单光心反射折射摄像机的标定一般可以分为三类：一类是利用标定物进行标定，如利用一维标定杆、标定球、三维标定块等，由于已知三维到二维的精确对应，这类方法标定精度较高，但是需要制作精密的标定物，因而灵活性较差，适用范围较小；第二类是不需要任何场景信息，利用多幅图像中的点对应进行自标定，这类方法适用范围广，但是，由于反射折射图像有很大的畸变，寻找点对应本身就是一个非常困难的任务，因而标定精度较差；第三类是基于直线的反射折射投影，直线是人造场景中普遍存在的几何元素，一条空间直线的单光心反射折射图像是一个二次曲线段，这类方法一般都需要对直线的像进行二次曲线拟合，标定的精度严重依赖于曲线拟合的精度。然而，由于镜面遮挡，一条空间直线的像仅仅占整个二次曲线的一小段，这使得曲线拟合的效果非常差，从而标定精度较差。The calibration of a single optical center catadioptric camera can generally be divided into three categories: one is to use calibration objects for calibration, such as using one-dimensional calibration rods, calibration balls, three-dimensional calibration blocks, etc. This type of method has high calibration accuracy, but needs to make precise calibration objects, so the flexibility is poor and the scope of application is small; the second type does not require any scene information, and uses the point correspondence in multiple images to perform self-calibration. However, due to the large distortion of the catadioptric image, finding the point correspondence itself is a very difficult task, so the calibration accuracy is poor; the third category is based on the catadioptric projection of the straight line, and the straight line is an artificial scene. The ubiquitous geometric elements in , the catadioptric image of a single optical center of a straight line in space is a quadratic curve segment. This kind of method generally needs to fit the quadratic curve to the image of the straight line, and the calibration accuracy depends heavily on the curve fitting. accuracy. However, due to the occlusion of the specular surface, the image of a straight line in space only occupies a small section of the entire quadratic curve, which makes the curve fitting effect very poor, resulting in poor calibration accuracy.

申请号为CN201010222347.2的发明专利申请就公开了一种从图像序列中计算摄像机焦距的实时方法，包括以下步骤：从图像序列中选取相邻两张图像；对所述的两张图像进行特征点匹配以得到匹配点对；对所述匹配点对中任意七组匹配点对求解以得到焦距的多个可能解；评估所述每个可能解的准确性且把评估值作为所述每个可能解的权重；依据所述权重对所述每个可能解计算加权求和以评估得到焦距的概率密度函数；在所述焦距的概率密度函数曲面上多次采样以得到多个采样点；运用高斯函数拟合所述采样点，并以所述函数峰值作为最终焦距值。具备上述步骤的从图像序列中计算摄像机焦距的实时方法，存在灵活性较差，适用范围较小的严重缺陷。The invention patent application with the application number CN201010222347.2 discloses a real-time method for calculating the focal length of a camera from an image sequence, which includes the following steps: selecting two adjacent images from the image sequence; characterizing the two images point matching to obtain matching point pairs; solving any seven groups of matching point pairs in the matching point pairs to obtain a plurality of possible solutions of the focal length; evaluating the accuracy of each possible solution and using the evaluation value as each The weight of the possible solution; calculate the weighted summation for each possible solution according to the weight to evaluate the probability density function of the focal distance; multiple sampling on the probability density function surface of the focal distance to obtain a plurality of sampling points; use A Gaussian function is used to fit the sampling points, and the peak value of the function is used as the final focal length value.

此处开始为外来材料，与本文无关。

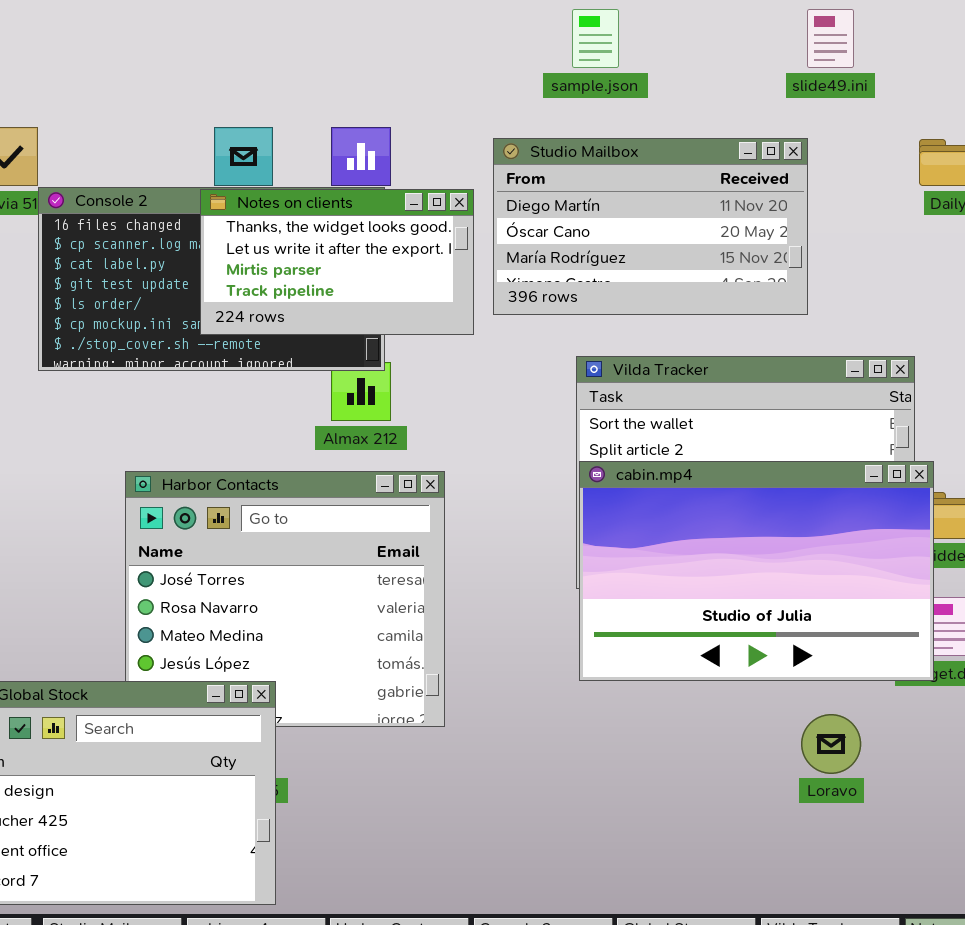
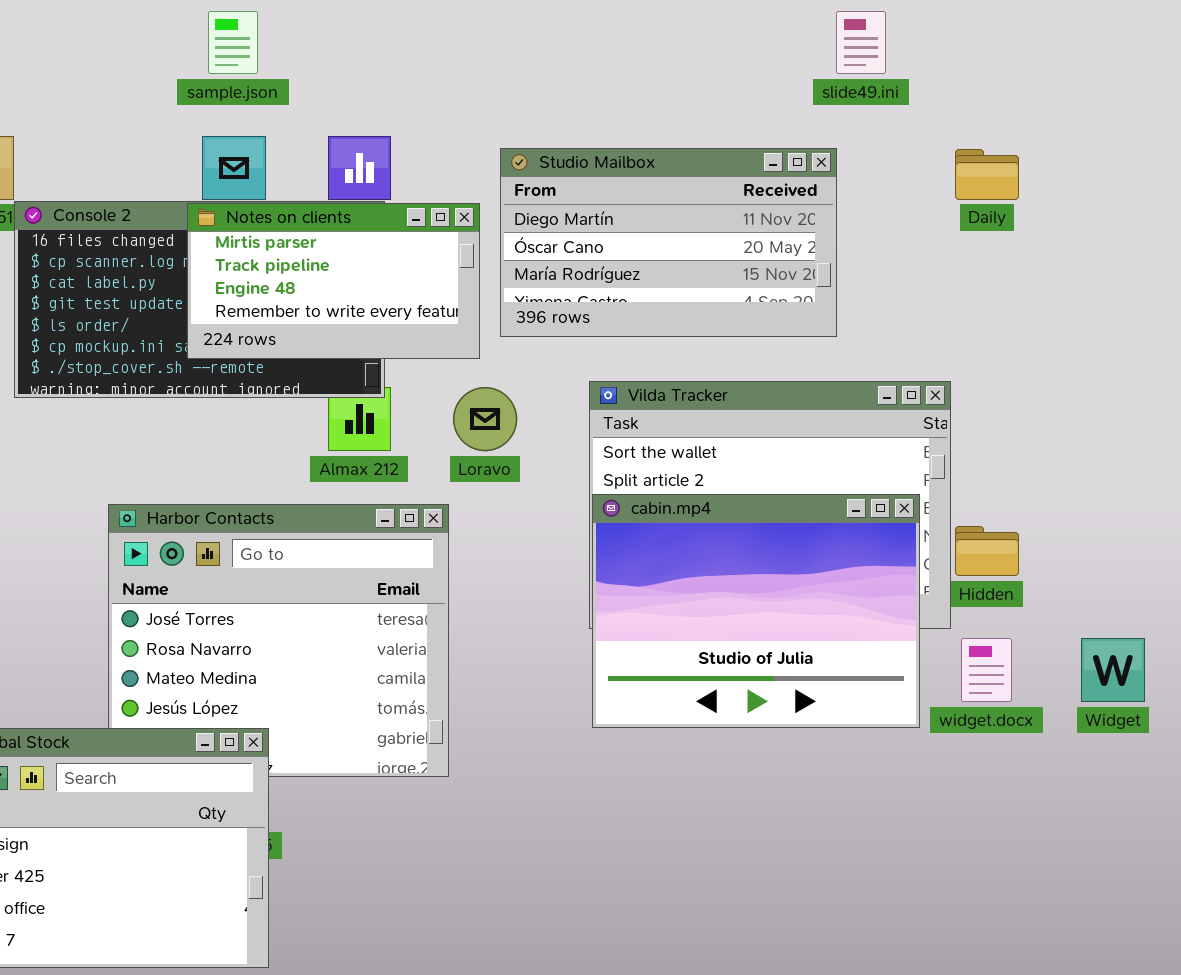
sample.json: [572,9,619,68] -> [208,11,258,74], moved
Notes on clients: [200,189,474,335] -> [187,203,480,359], scrolled down 2 rows
cabin.mp4: [579,461,934,681] -> [592,494,920,728], resized
Loravo: [801,714,861,774] -> [453,387,517,451], moved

The real-time method of calculating the camera focal length from the image sequence with the above steps has serious defects of poor flexibility and small scope of application.

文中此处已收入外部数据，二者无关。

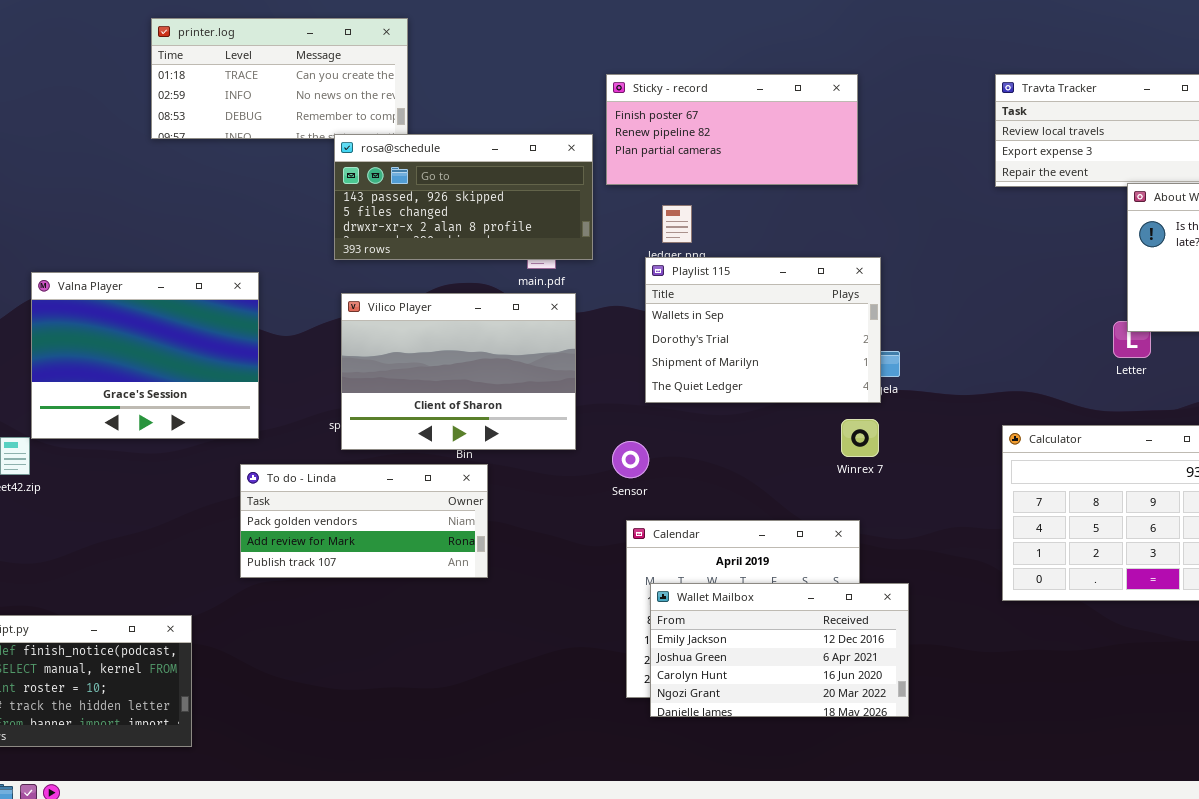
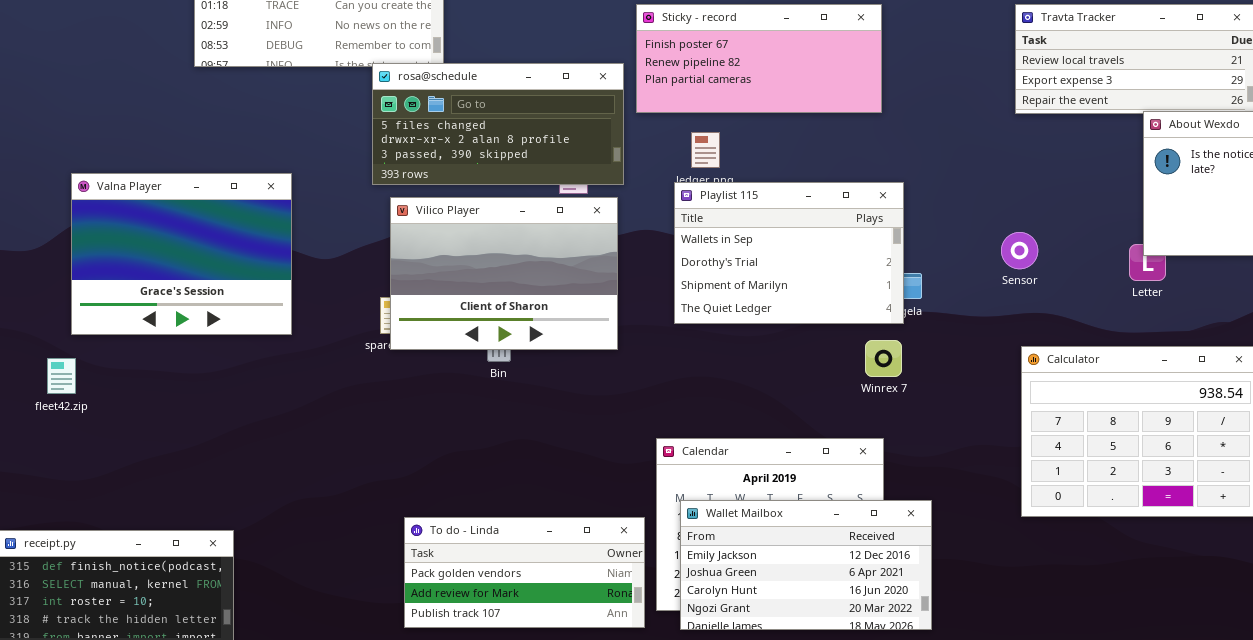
rosa@schedule: [334,134,593,260] -> [372,63,624,185], scrolled down 1 row
Valna Player: [31,272,259,439] -> [71,173,292,335], moved
Vilico Player: [341,293,576,450] -> [390,197,618,350], moved
Sensor: [612,441,649,478] -> [1001,232,1038,269], moved
To do - Linda: [240,464,488,578] -> [404,517,645,628], moved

发明内容 Contents of the invention

本发明的目的就是克服现有技术中的不足，提供一种灵活性好、适用范围广、标定精度较高的基于空间共线点的单光心反射折射摄像机焦距标定方法。The purpose of the present invention is to overcome the deficiencies in the prior art and provide a method for calibrating the focal length of a single optical center catadioptric camera based on spatial collinear points with good flexibility, wide application range and high calibration accuracy.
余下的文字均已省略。